DiffusionGemma: geração paralela de texto em bloco e porquê de já ser relevante
DiffusionGemma: geração paralela de texto em bloco e porquê de já ser relevante
A Google lançou um modelo aberto que altera a abordagem à geração de texto. O DiffusionGemma, disponibilizado a 10 de junho de 2026 sob licença Apache 2.0, parte da família Gemma 4 e demonstra que a inferência pode deixar de ser um encadeamento estritamente sequencial.
Essa abordagem paralela resolve um problema concreto do hardware local: a largura de banda de memória. Num autogerador causal, a GPU tem de recarregar os pesos para cada token gerado, pelo que grande parte do chip fica em espera. Ao operar sobre um bloco completo, a carga paralela ocupa os tensor cores que, no caso de inferência para um só utilizador, estariam subaproveitados.
O resultado é uma taxa medida superior a 1000 tokens por segundo num H100 e acima de 700 tokens por segundo numa RTX 5090. O segundo número é o mais relevante para o mercado actual, pois refere-se a uma placa que existe em larga escala nos consumidores finais. Mas isto não é um ganho gratuito: há uma troca clara entre velocidade e qualidade. Nos benchmarks analisados, o DiffusionGemma fica entre 5 e 19 pontos abaixo do Gemma 4 26B padrão. MMLU Pro passa de 82,6% para 77,6%, AIME 2026 de 88,3% para 69,1%, LiveCodeBench de 77,1% para 69,1% e GPQA Diamond de 82,3% para 73,2%. O único teste onde vence é o Humanity's Last Exam sem ferramentas, com 11% contra 8,7%.
Essa diferença justifica que a Google classifique o modelo como experimental e recomende o Gemma 4 26B convencional a quem precise de qualidade máxima. A aceleração também tem limites funcionais: em servidores de cloud muito solicitados, os autogeradores beneficiam de batchs grandes e ocupam melhor o hardware; aqui o ganho diminui e pode até tornar o serviço mais caro.
Além disso, arquitecturas de memória unificada como o Apple Silicon, onde o factor limitador é a própria largura de banda, não tiram o mesmo proveito. O alvo declarado é um utilizador com GPU dedicada, local, em operação de baixa concorrência.
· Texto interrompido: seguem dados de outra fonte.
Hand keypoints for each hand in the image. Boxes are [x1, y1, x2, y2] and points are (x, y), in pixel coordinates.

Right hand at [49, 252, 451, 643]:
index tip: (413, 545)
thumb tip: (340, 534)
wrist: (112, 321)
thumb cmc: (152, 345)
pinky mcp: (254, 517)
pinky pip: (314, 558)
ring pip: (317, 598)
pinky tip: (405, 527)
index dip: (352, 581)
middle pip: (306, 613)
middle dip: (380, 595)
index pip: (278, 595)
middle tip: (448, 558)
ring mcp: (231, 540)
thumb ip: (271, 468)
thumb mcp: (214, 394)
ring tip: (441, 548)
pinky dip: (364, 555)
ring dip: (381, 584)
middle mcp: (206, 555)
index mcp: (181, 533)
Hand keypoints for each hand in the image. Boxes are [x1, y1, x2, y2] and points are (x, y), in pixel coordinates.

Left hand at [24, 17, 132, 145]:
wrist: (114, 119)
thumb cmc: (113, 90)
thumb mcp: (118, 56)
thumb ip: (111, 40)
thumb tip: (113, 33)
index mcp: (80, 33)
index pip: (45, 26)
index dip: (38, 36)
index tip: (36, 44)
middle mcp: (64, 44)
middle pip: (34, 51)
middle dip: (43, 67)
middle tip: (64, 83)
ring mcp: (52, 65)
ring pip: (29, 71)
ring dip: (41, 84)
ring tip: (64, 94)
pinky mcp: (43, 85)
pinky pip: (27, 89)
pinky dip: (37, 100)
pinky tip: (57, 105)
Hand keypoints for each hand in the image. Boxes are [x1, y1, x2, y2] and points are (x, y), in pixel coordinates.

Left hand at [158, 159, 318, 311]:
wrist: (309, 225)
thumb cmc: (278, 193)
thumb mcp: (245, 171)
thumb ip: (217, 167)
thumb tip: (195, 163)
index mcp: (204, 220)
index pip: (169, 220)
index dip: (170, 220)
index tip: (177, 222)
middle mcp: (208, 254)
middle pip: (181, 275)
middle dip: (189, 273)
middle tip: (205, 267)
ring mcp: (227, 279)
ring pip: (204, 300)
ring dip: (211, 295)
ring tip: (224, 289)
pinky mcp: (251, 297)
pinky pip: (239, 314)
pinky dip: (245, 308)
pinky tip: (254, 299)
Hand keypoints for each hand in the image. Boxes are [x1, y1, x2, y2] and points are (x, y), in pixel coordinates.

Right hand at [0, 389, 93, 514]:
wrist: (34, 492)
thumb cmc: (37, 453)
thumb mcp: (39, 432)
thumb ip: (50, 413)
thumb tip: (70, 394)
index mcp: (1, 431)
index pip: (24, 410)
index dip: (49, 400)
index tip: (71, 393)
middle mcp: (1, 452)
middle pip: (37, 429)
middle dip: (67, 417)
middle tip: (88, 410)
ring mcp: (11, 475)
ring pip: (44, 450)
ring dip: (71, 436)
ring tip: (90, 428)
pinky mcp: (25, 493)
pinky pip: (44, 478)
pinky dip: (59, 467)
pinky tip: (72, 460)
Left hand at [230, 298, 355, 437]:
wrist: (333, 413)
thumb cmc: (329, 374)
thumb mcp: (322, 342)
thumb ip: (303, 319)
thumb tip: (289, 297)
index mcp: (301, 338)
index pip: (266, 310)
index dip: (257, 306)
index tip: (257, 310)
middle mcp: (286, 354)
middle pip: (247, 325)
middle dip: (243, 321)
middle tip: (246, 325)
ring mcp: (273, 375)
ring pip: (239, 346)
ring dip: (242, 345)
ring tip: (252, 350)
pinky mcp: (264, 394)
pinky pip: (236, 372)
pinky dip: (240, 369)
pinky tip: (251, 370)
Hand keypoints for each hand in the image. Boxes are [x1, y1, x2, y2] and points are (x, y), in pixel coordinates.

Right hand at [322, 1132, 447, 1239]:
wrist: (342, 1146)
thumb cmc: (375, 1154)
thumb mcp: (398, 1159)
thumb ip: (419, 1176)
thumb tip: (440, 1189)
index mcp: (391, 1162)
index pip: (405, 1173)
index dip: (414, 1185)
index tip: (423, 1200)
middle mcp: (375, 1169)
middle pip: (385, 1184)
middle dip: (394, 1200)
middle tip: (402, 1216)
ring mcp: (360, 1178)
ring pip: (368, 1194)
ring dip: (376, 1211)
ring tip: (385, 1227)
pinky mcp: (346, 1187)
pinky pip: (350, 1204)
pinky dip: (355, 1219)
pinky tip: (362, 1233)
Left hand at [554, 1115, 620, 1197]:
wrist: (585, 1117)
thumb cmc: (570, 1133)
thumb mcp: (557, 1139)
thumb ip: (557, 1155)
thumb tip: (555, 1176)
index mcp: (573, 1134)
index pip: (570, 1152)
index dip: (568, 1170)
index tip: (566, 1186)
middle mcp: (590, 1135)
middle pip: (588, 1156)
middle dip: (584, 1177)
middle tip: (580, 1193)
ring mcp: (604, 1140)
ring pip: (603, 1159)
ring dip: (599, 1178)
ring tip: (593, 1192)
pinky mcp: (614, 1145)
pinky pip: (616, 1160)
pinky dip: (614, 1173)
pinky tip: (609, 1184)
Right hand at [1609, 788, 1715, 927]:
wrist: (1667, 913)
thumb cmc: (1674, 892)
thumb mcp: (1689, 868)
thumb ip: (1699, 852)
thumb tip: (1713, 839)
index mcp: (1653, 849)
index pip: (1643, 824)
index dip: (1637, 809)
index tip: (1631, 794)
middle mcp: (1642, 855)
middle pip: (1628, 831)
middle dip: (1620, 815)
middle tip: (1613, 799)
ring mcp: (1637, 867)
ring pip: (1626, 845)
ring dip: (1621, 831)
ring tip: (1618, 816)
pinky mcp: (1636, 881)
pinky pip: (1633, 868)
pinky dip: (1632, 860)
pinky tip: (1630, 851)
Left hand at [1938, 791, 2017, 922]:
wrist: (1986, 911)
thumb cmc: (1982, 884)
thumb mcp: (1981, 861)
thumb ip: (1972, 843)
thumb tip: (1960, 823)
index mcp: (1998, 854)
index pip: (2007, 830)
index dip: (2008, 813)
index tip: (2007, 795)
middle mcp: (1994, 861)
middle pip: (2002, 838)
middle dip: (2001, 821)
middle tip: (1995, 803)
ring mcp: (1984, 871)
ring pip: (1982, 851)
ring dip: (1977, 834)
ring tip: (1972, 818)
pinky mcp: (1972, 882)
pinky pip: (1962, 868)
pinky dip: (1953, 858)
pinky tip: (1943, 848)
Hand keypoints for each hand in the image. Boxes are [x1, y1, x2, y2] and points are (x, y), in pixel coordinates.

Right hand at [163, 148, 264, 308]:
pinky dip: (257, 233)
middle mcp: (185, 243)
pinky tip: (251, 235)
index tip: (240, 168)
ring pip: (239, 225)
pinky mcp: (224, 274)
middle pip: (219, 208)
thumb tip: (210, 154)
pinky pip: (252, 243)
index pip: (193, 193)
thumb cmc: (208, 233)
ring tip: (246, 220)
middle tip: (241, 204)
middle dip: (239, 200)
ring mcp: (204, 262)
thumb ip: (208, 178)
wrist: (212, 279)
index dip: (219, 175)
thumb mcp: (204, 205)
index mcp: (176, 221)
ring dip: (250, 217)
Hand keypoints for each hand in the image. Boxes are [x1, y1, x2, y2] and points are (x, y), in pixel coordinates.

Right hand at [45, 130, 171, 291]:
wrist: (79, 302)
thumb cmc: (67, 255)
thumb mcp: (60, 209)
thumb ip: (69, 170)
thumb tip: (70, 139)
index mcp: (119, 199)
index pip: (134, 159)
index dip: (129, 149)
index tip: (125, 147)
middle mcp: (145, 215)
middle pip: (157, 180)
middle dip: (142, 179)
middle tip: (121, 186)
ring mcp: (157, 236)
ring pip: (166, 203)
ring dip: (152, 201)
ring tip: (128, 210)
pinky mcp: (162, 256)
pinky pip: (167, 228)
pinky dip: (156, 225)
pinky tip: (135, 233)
As características mais interessantes vão para além da velocidade. Dentro de cada bloco, a atenção é bidirecional: todos os tokens se podem ver uns aos outros, não só para trás. Isso permite autocorreção em tempo real, ou seja, um token considerado menos seguro pode ser "re-noisado" e reavaliado nas passes seguintes.
Esta propriedade abre caminho a tarefas onde o resultado não é naturalmente da esquerda para a direita. O exemplo apresentado oficialmente é Sudoku, onde a impressão sequencial dificulta o raciocínio em função de restrições futuras. O modelo base resolvia 0% dos puzzles, mas basta uma receita de fine-tuning simples com a biblioteca JAX para chegar a 80% de sucesso, com paragem adaptativa que reduz o número de passos.
A geração em bloco também ajuda em cenários como preenchimento de codigo, edição no meio de um documento, fecho de estruturas markdown ou geração de sequencias biológicas... qualquer tarefa com dependencias bidirecionais.
Cloud ou local, o ecossistema de ferramentas ja esta montado. Os pesos estao disponíveis no Hugging Face, com suporte oficial em Transformers, vLLM, SGLang e MLX para Mac. Para quantização, versoes oficiais em NVFP4 cabem em menos de 18 GB de VRAM, o que permite rodar o modelo em placas como RTX 4090, RTX 5090 e DGX Spark. O suporte a llama.cpp esta previsto.
Múltiplas conversações exigem uma cautela adicional: no modo thinking, o histórico deve manter apenas as respostas finais; se o conteúdo de pensamento for preservado diretamente, a qualidade degrada com o turno.
O DiffusionGemma não substitui um modelo de produção: e uma ferramenta complementar. A sua verdadeira vantagem esta em fluxos interactivos, locais e com latencia critica: autocompletar em editores, geração ao vivo de codigo, re-escrita inline ou interfaces onde a velocidade e a experiencia principal.
E isolado na sua classe, pois nenhum modelo aberto corrente oferece difusão de texto em larga escala com suporte tao amplo no primeiro dia. Ver o paragrafo inteiro materializar-se a partir de ruido numa canvas e, de facto, uma sensação diferente da token stream habitual.